Dataset entries
——
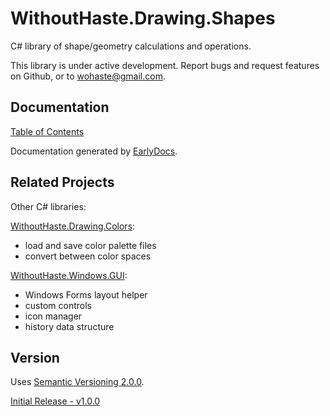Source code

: # WithoutHaste.Drawing.Shapes

C# library of shape/geometry calculations and operations.

This library is under active development. Report bugs and request features on Github, or to wohaste@gmail.com.

## Documentation

[Table of Contents](documentation/TableOfContents.md)

Documentation generated by [EarlyDocs](https://github.com/WithoutHaste/EarlyDocs).

## Related Projects

Other C# libraries:  

[WithoutHaste.Drawing.Colors](https://github.com/WithoutHaste/WithoutHaste.Drawing.Colors):  
- load and save color palette files
- convert between color spaces

[WithoutHaste.Windows.GUI](https://github.com/WithoutHaste/WithoutHaste.Windows.GUI):  
- Windows Forms layout helper
- custom controls
- icon manager
- history data structure

## Version

Uses [Semantic Versioning 2.0.0](https://semver.org/).

[Initial Release - v1.0.0](https://github.com/WithoutHaste/WithoutHaste.Drawing.Shapes/releases/tag/v1.0.0)


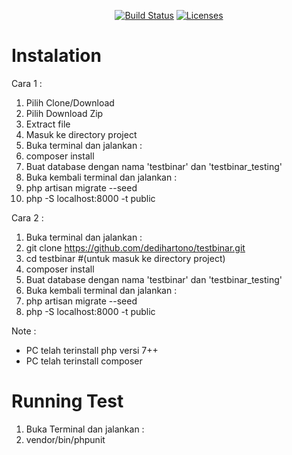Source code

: 
<p align="center">
<a href="https://travis-ci.org/dedihartono/testbinar"><img src="https://travis-ci.com/dedihartono/testbinar.svg?branch=master" alt="Build Status"></a>
<a href="https://opensource.org/licenses/MIT"><img src="https://img.shields.io/badge/License-MIT-yellow.svg" alt="Licenses"></a>
</p>

# Instalation

Cara 1 :
 1. Pilih Clone/Download
 2. Pilih Download Zip
 3. Extract file
 4. Masuk ke directory project
 5. Buka terminal dan jalankan : 
 6. composer install
 7. Buat database dengan nama 'testbinar' dan 'testbinar_testing'
 8. Buka kembali terminal dan jalankan : 
 9. php artisan migrate --seed
10. php -S localhost:8000 -t public

Cara 2 :
 1. Buka terminal dan jalankan :
 2. git clone https://github.com/dedihartono/testbinar.git
 3. cd testbinar #(untuk masuk ke directory project)
 4. composer install
 5. Buat database dengan nama 'testbinar' dan 'testbinar_testing'
 6. Buka kembali terminal dan jalankan : 
 7. php artisan migrate --seed
 8. php -S localhost:8000 -t public

Note : 
- PC telah terinstall php versi 7++
- PC telah terinstall composer

# Running Test
1. Buka Terminal dan jalankan :
2. vendor/bin/phpunit
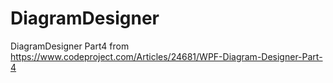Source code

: # DiagramDesigner
 DiagramDesigner Part4 from https://www.codeproject.com/Articles/24681/WPF-Diagram-Designer-Part-4
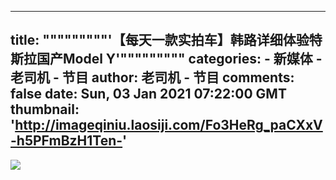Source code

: 
---
title: """""""""'【每天一款实拍车】韩路详细体验特斯拉国产Model Y'"""""""""
categories: 
    - 新媒体
    - 老司机 - 节目
author: 老司机 - 节目
comments: false
date: Sun, 03 Jan 2021 07:22:00 GMT
thumbnail: 'http://imageqiniu.laosiji.com/Fo3HeRg_paCXxV-h5PFmBzH1Ten-'
---

<div>   
<img src="http://imageqiniu.laosiji.com/Fo3HeRg_paCXxV-h5PFmBzH1Ten-" referrerpolicy="no-referrer">  
</div>
            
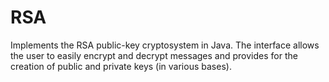 # RSA
Implements the RSA public-key cryptosystem in Java. The interface allows the user to easily encrypt and decrypt messages and provides for the creation of public and private keys (in various bases). 
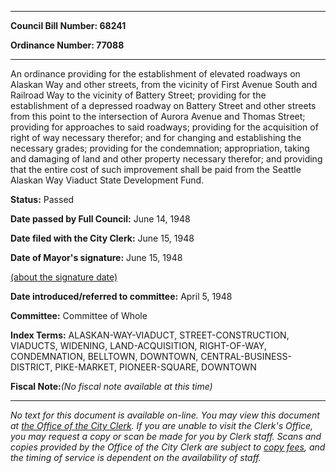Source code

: 

********

**Council Bill Number: 68241**
   
**Ordinance Number: 77088**
********

 An ordinance providing for the establishment of elevated roadways on Alaskan Way and other streets, from the vicinity of First Avenue South and Railroad Way to the vicinity of Battery Street; providing for the establishment of a depressed roadway on Battery Street and other streets from this point to the intersection of Aurora Avenue and Thomas Street; providing for approaches to said roadways; providing for the acquisition of right of way necessary therefor; and for changing and establishing the necessary grades; providing for the condemnation; appropriation, taking and damaging of land and other property necessary therefor; and providing that the entire cost of such improvement shall be paid from the Seattle Alaskan Way Viaduct State Development Fund.

**Status:** Passed
   
**Date passed by Full Council:** June 14, 1948
   
**Date filed with the City Clerk:** June 15, 1948
   
**Date of Mayor's signature:** June 15, 1948
   
[(about the signature date)](/~public/approvaldate.htm)
   
   
   
**Date introduced/referred to committee:** April 5, 1948
   
**Committee:** Committee of Whole
   
   
**Index Terms:** ALASKAN-WAY-VIADUCT, STREET-CONSTRUCTION, VIADUCTS, WIDENING, LAND-ACQUISITION, RIGHT-OF-WAY, CONDEMNATION, BELLTOWN, DOWNTOWN, CENTRAL-BUSINESS-DISTRICT, PIKE-MARKET, PIONEER-SQUARE, DOWNTOWN

**Fiscal Note:**_(No fiscal note available at this time)_
********

_No text for this document is available on-line. You may view this document at [the Office of the City Clerk](http://www.seattle.gov/leg/clerk/contactUs.htm). If you are unable to visit the Clerk's Office, you may request a copy or scan be made for you by Clerk staff. Scans and copies provided by the Office of the City Clerk are subject to [copy fees](http://clerk.seattle.gov/~public/clerkfees.htm), and the timing of service is dependent on the availability of staff._

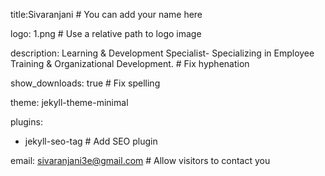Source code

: 
title:Sivaranjani  # You can add your name here

logo: 1.png # Use a relative path to logo image 

description: Learning & Development Specialist- Specializing in Employee Training & Organizational Development. # Fix hyphenation 

show_downloads: true # Fix spelling

theme: jekyll-theme-minimal 

plugins:
  - jekyll-seo-tag # Add SEO plugin

email: sivaranjani3e@gmail.com # Allow visitors to contact you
——
(REQUIREMENT)
Whenever the word "artisan" shows up in a line, that line counts. Say how many lines of the data count, giving the number alone.

(EXPECTED OUTPUT)
2